Mysuru, The Karnataka government has ordered an inquiry into the mysterious coronavirus spread from a drug-making plant in Mysuru district, an official said on Friday.
"Chief Secretary T.M. Vijay Bhaskar has directed Mysuru's Covid-19 nodal officer Harsha Gupta to investigate into the virus spread involving a drug firm and submit a report in a week," the health official told IANS.
Though Jubilant Life Sciences Ltd claimed that no traces of the virus was found in the raw material it imported from China for making drugs at its Nanjangud plant, many of its employees and their primary contacts tested positive since a month.
"The raw material imported from China tested negative for Covid-19 virus by the state-run National Institute of Virology at Pune," a company official told IANS in a statement on April 16.
However, of the 88 positive cases from the district till date, 73 are linked to the employees of Jubilant, which forced the authority to declare Nanjangud as a containment zone with its plant as a cluster.
"The inquiry will investigate the source of the infection in the town and reasons for becoming a pandemic affecting the plant's employees, their family members and relatives," said the official.
Mysuru Superintendent of Police C.B. Rishyanth, his deputy and 3 inspectors will assist the medical team in tracing the root cause of the virus spread.
"In spite of stringent measures, the reason for Mysuru district to emerge as a Covid-19 hotspot is the Jubilant factory at Nanjangud," said Bhaskar in the order.
The role of the factory and others in the spread of the pandemic will also be investigated.

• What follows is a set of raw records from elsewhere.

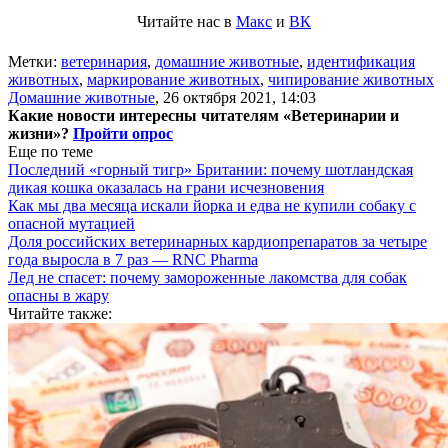
Читайте нас в
Макс
и
ВК
Метки:
ветеринария
,
домашние животные
,
идентификация
животных
,
маркирование животных
,
чипирование животных
Домашние животные
,
26 октября 2021, 14:03
Какие новости интересны читателям «Ветеринарии и
жизни»?
Пройти опрос
Еще по теме
Последний «горный тигр» Британии: почему шотландская
дикая кошка оказалась на грани исчезновения
Как мы два месяца искали йорка и едва не купили собаку с
опасной мутацией
Доля российских ветеринарных кардиопрепаратов за четыре
года выросла в 7 раз — RNC Pharma
Лед не спасет: почему замороженные лакомства для собак
опасны в жару
Читайте также: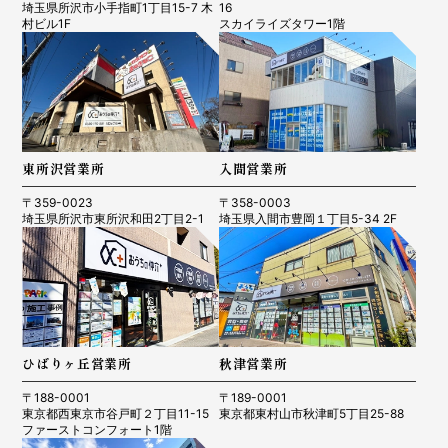
埼玉県所沢市小手指町1丁目15-7 木
16
村ビル1F
スカイライズタワー1階
東所沢営業所
入間営業所
〒359-0023
〒358-0003
埼玉県所沢市東所沢和田2丁目2-1
埼玉県入間市豊岡１丁目5-34 2F
ひばりヶ丘営業所
秋津営業所
〒188-0001
〒189-0001
東京都西東京市谷戸町２丁目11-15
東京都東村山市秋津町5丁目25-88
ファーストコンフォート1階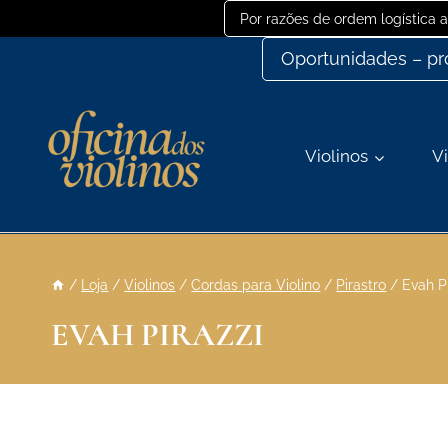
Ir
Por razões de ordem logística
para
Oportunidades – p
o
conteúdo
Violinos
Vi
/
Loja
/
Violinos
/
Cordas para Violino
/
Pirastro
/
Evah Pi
EVAH PIRAZZI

The district administration also sought details of foreign nationals who visited the plant before the virus outbreak in March.
The first positive case in district was a 35-year-old employee of the drug plant. He is followed by 24 colleagues and their kin who also tested positive and are under treatment at the state-run designated Covid-19 hospital in Mysuru.
The plant was shut down on April 7 after it was suspected to have been infected by the virus from a container that came from China with the raw material.
The raw material was active pharmaceutical ingredients (APIs) used in drugs like Azithromycin Dihydrate and Azithromycin Monohydrate, which are needed to fight the Covid-19 disease.
The company had earlier said that the raw materials sampled from the Nanjangud plant took over three weeks of transit to reach India by sea route and no virus can survive that long on any surface.
It also said that its employee, who was first infected, had not been to China or even overseas for the past six months, and as he worked in the quality assurance section, had no contact with the raw material or had no role in receiving, transporting, handling or storing it.